Vicente de Paúl, aunque vivió en una época en la que la mortificación era primordial para alcanzar una vida santa, no hace de la mortificación un valor en sí mismo. Para él, la mortificación es un medio y no un fin en la jerarquía espiritual de los valores; es realista y conoce la vida espiritual por experiencia. Sabe que los pobres viven en constante mortificación, que es la condición habitual de vida de los más vulnerables. Ya que permanecen en la miseria con la incertidumbre del mañana. Por eso, las personas que tienen un futuro seguro también deben procurar vivir la mortificación y clamar por el Reino. Nosotros formamos parte de este grupo. Los pobres no necesitan vivir la mortificación como prioridad, ¡la mortificación ya es su pan de cada día! Llorar por el Reino es compartir las privaciones, las angustias y los sufrimientos de los pobres. Acercarse a los pobres es compartir con ellos sus sufrimientos, su precariedad y su sufrida realidad.

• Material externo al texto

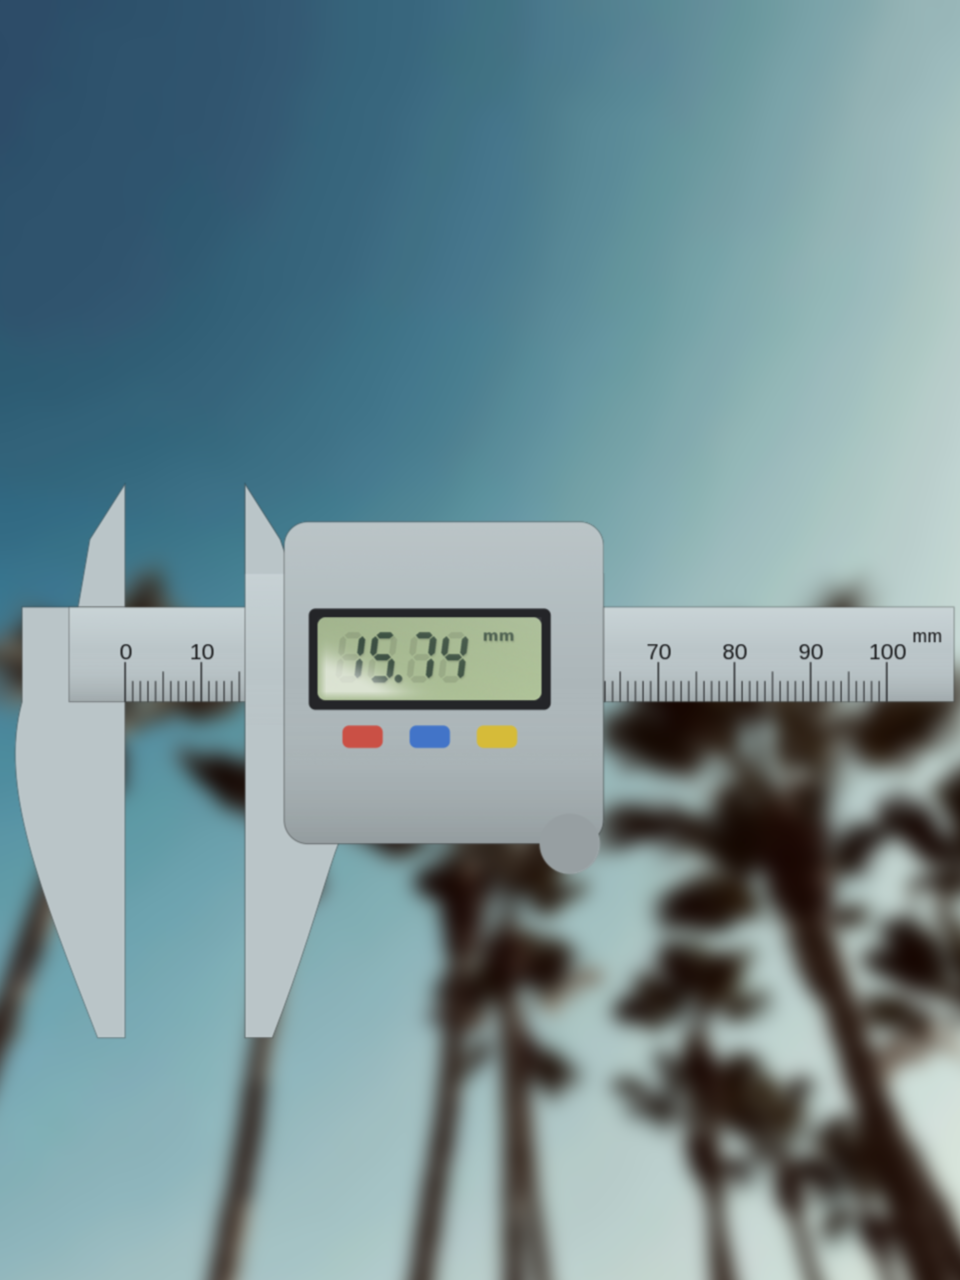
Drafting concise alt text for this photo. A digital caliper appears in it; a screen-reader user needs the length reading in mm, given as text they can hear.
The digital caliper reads 15.74 mm
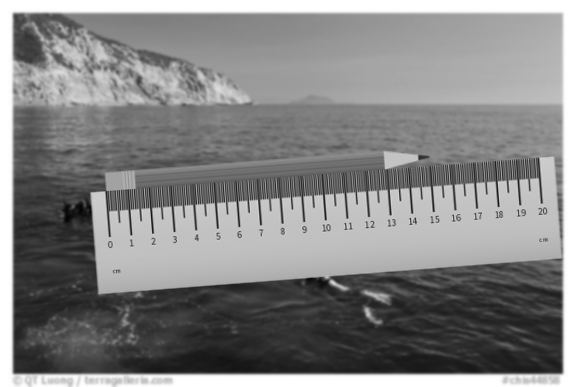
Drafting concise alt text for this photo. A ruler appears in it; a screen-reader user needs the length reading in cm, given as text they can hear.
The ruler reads 15 cm
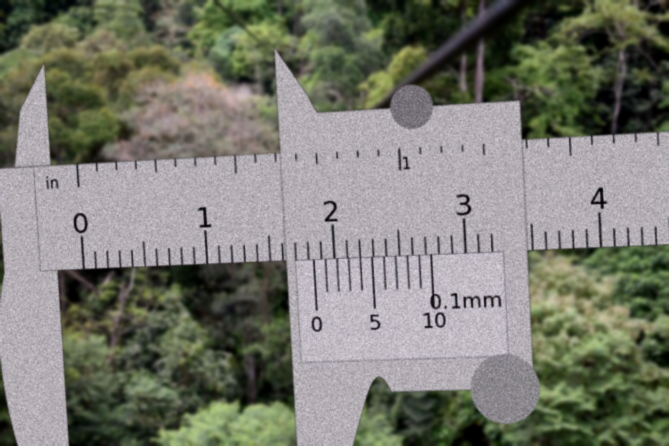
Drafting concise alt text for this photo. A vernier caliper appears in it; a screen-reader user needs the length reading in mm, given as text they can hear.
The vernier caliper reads 18.4 mm
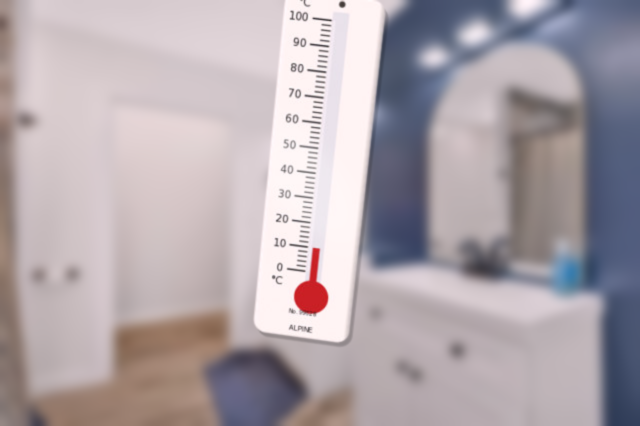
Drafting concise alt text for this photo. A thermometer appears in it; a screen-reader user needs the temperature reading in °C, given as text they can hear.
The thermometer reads 10 °C
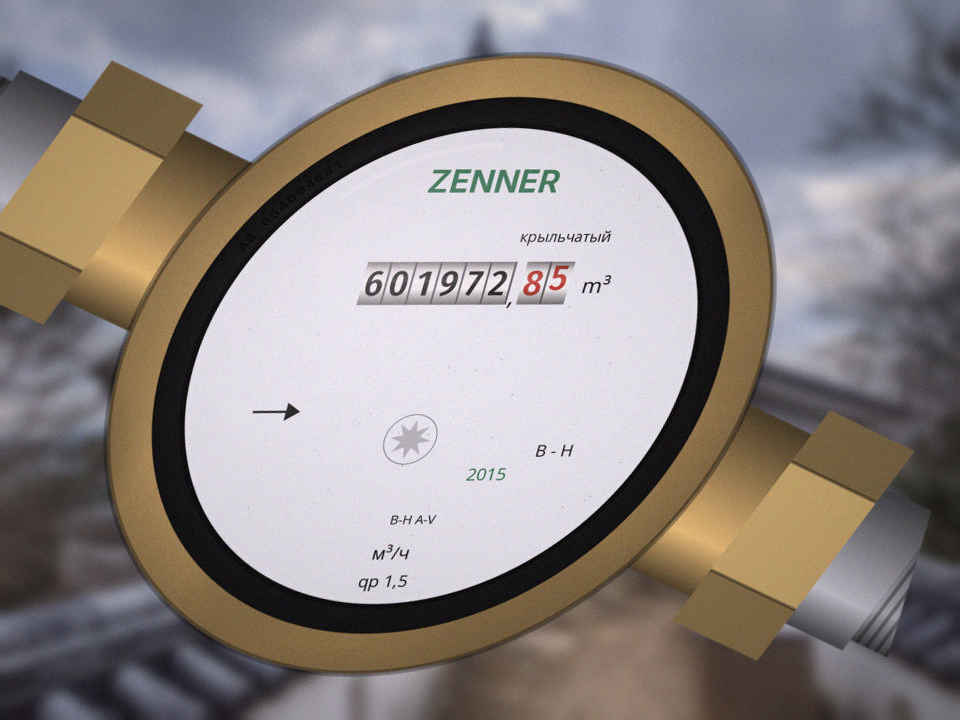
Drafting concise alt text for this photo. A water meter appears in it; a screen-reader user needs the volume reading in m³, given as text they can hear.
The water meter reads 601972.85 m³
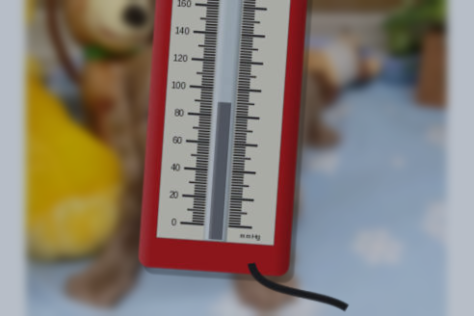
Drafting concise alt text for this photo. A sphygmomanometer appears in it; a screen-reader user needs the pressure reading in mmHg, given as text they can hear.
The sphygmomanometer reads 90 mmHg
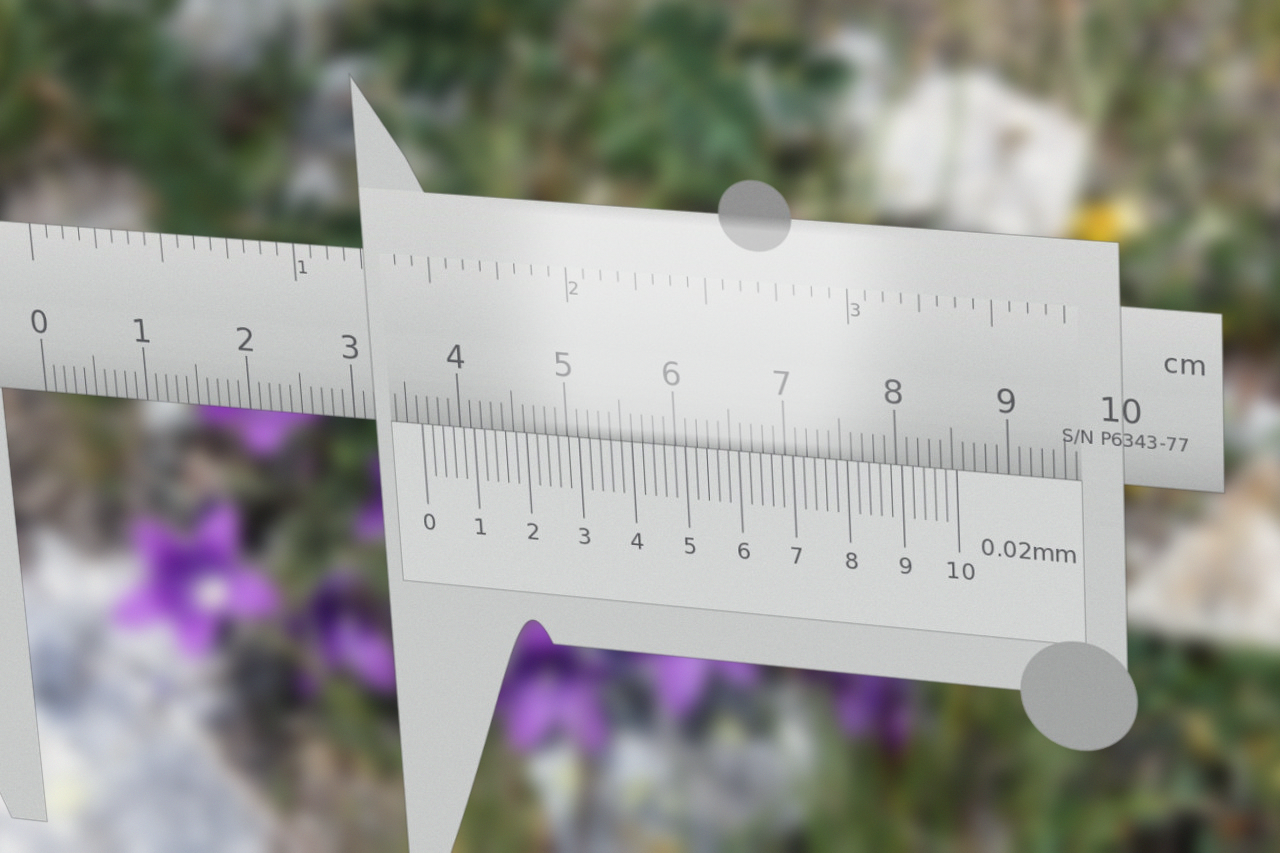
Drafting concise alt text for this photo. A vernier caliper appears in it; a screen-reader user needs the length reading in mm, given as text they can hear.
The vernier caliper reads 36.4 mm
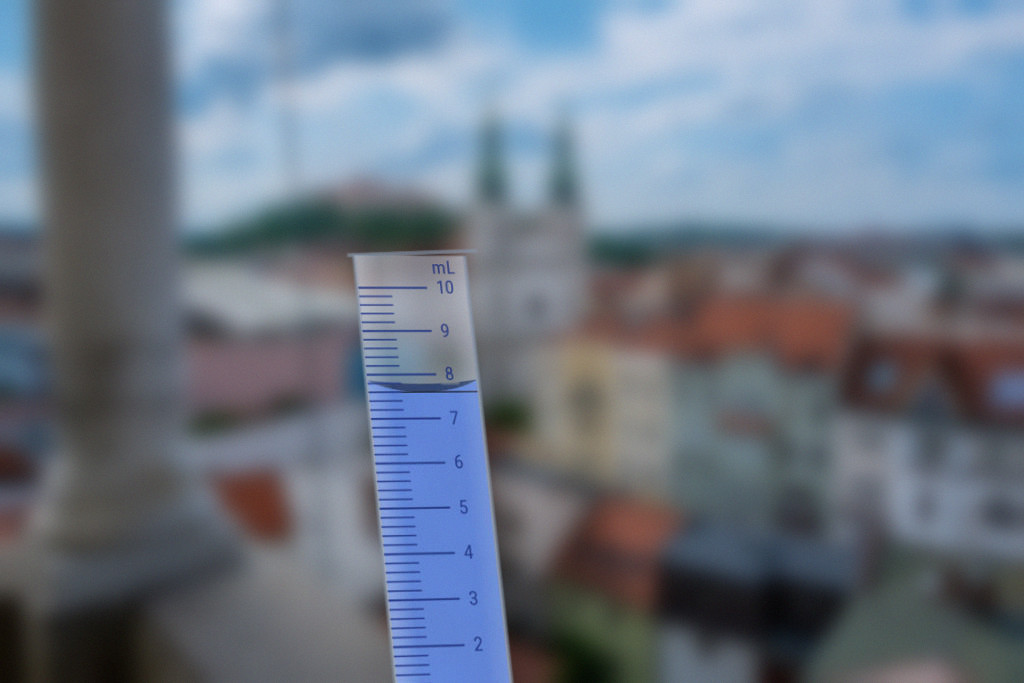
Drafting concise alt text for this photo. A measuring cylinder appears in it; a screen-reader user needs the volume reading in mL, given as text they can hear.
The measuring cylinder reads 7.6 mL
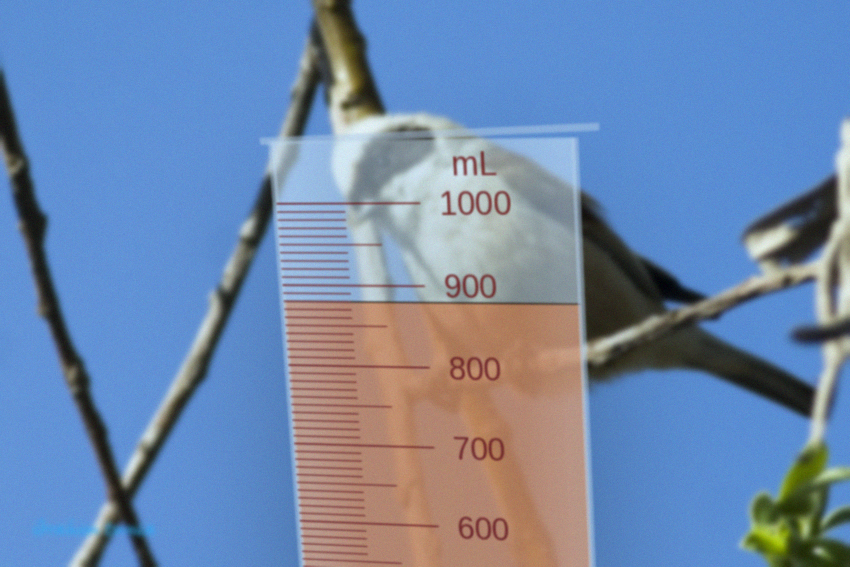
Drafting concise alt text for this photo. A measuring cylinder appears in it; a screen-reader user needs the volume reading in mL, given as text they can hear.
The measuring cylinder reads 880 mL
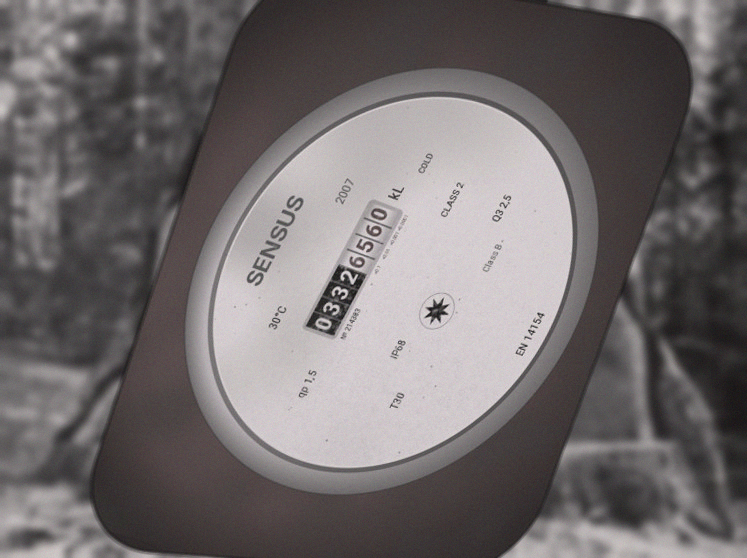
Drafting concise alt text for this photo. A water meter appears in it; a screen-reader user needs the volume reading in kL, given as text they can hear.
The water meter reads 332.6560 kL
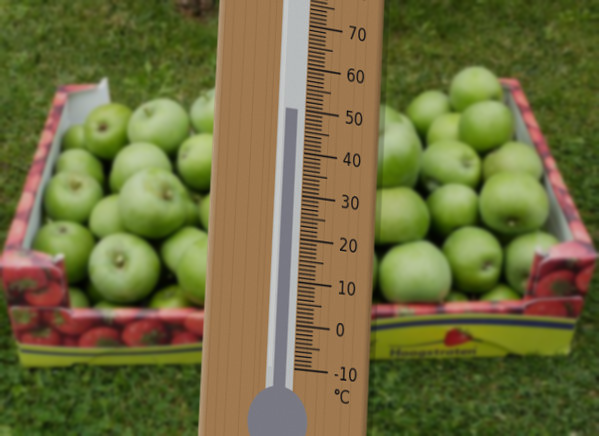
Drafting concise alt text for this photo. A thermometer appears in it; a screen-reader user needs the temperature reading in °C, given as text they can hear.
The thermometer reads 50 °C
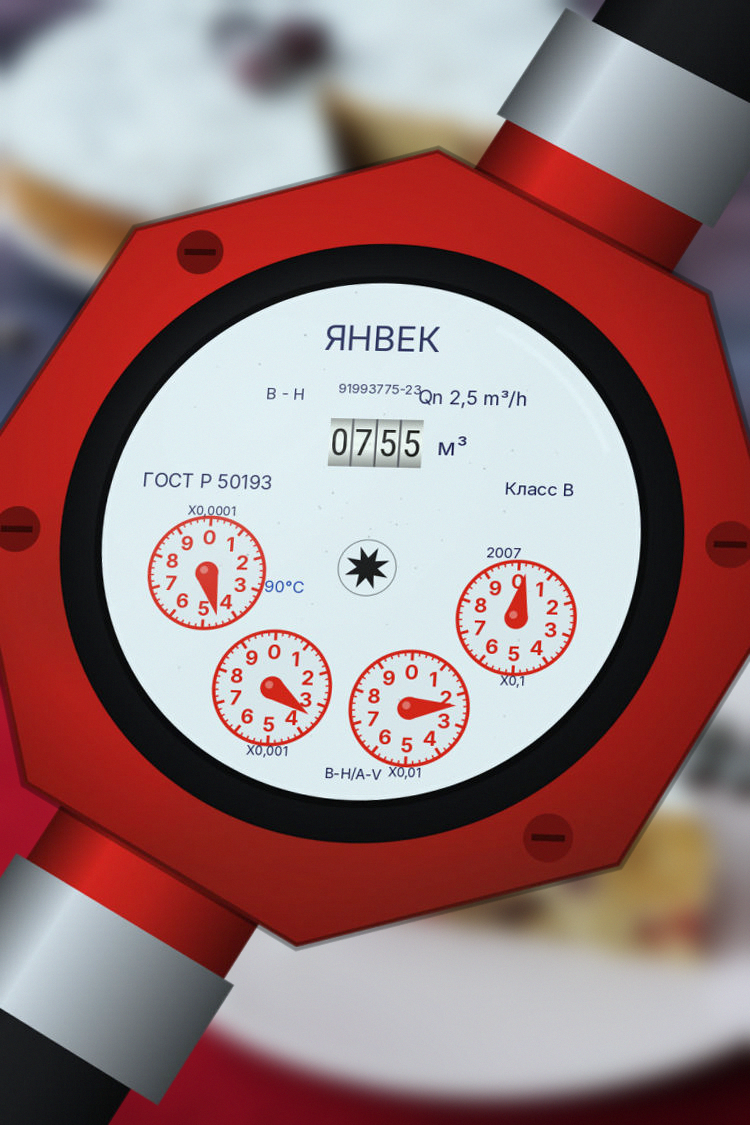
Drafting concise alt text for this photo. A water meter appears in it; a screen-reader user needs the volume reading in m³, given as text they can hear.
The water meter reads 755.0234 m³
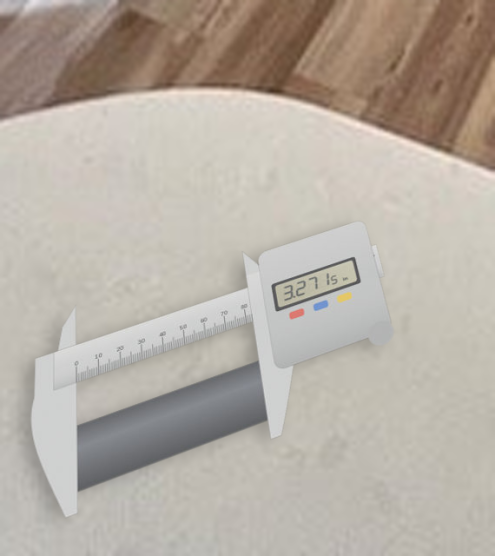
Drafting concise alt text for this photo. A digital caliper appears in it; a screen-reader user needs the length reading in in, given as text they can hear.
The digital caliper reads 3.2715 in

Llorar por el Reino es vencer, aunque ello exija mucho sacrificio, nuestra pereza en la oración, en la misión y en la vida comunitaria. Es dominar nuestra lengua y nuestros rencores. El 9 de diciembre de 1657, San Vicente dice: «Ya veis, o hacemos penitencia, o nos arrastramos con las mismas imperfecciones, sin parecernos nunca en nada a Nuestro Señor» (Coste X p. 716). San Vicente nos exhorta a llevar una vida plena, una vida con sentido, asumiendo en nosotros la misma vida de Nuestro Señor. Finalmente, clamar por el Reino es buscar, a través del sacrificio, lo que nuestro Santo llamaría «la perfección de la Caridad».